Mission-Ready Reinforcement Learning

Reinforcement learning (RL) is a machine learning technique that trains artificial intelligence (AI) to solve complex decision problems — such as finding the optimal strategy for playing chess. Lincoln Laboratory and the Department of Defense believe that RL will be a key technology for human-machine collaborative tasks, such as U.S. Air Force autonomous wingmen and U.S. Army human-robot ground teams for clearing buildings. However, in order for AI to be an effective teammate in highly complex and nuanced real-world scenarios, we must first demonstrate AI teaming effectiveness in a simplified, constrained task.
Our Mission-Ready Reinforcement Learning (MeRLin) project paired human players with various AI teammates in the collaborative card game called Hanabi. Our results showed that the human participants had a strong adverse subjective reaction toward a state-of-the art RL agent across nearly all axes of trust, interpretability, and predictability. We hypothesized that the current human-AI technology gap is due to the fact that RL is optimizing for the wrong metrics. We then developed a new RL training paradigm for collaborative settings where agents are trained based on a metric known as diversity, which teaches AI how to be a good teammate by training it with a mathematically diverse set of AI counterparts.
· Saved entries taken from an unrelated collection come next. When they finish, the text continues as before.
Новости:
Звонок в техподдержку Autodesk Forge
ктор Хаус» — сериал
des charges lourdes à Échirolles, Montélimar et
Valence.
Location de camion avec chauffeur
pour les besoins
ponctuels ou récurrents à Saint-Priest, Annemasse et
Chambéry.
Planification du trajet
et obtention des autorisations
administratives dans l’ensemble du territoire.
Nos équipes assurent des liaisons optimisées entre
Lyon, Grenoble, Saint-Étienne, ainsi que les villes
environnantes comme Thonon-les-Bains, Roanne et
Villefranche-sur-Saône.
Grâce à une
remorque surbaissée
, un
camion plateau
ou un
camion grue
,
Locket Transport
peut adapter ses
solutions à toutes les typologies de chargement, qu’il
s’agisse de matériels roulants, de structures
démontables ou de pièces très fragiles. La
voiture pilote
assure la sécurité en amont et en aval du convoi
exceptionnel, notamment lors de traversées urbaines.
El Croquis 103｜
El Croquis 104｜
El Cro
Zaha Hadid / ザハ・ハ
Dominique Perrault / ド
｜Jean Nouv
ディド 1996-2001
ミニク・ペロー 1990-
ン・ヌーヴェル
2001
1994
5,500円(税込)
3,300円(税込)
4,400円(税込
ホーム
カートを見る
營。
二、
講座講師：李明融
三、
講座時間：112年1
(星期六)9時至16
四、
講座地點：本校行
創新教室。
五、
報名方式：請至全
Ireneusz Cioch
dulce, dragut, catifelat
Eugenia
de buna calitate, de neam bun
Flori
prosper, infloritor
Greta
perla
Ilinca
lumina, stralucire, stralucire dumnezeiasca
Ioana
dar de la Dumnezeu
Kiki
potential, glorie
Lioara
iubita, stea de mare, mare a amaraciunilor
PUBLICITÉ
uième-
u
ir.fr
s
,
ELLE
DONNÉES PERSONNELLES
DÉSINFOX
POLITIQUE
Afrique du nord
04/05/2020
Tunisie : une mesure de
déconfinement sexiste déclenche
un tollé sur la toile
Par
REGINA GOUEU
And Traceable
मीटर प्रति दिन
For next steps, we plan to integrate this new algorithm with the wargaming simulator called Command: Modern Operations (CommandMO) and an RL framework called RLlib. This software engineering effort will enable a large suite of RL algorithms to be trained within the wide range of joint domain military scenarios that can be simulated in CommandMO. We believe this work will provide a valuable asset to military sponsors who seek to discover tactics and counter-tactics for nascent technologies before they are deployed on the battlefield.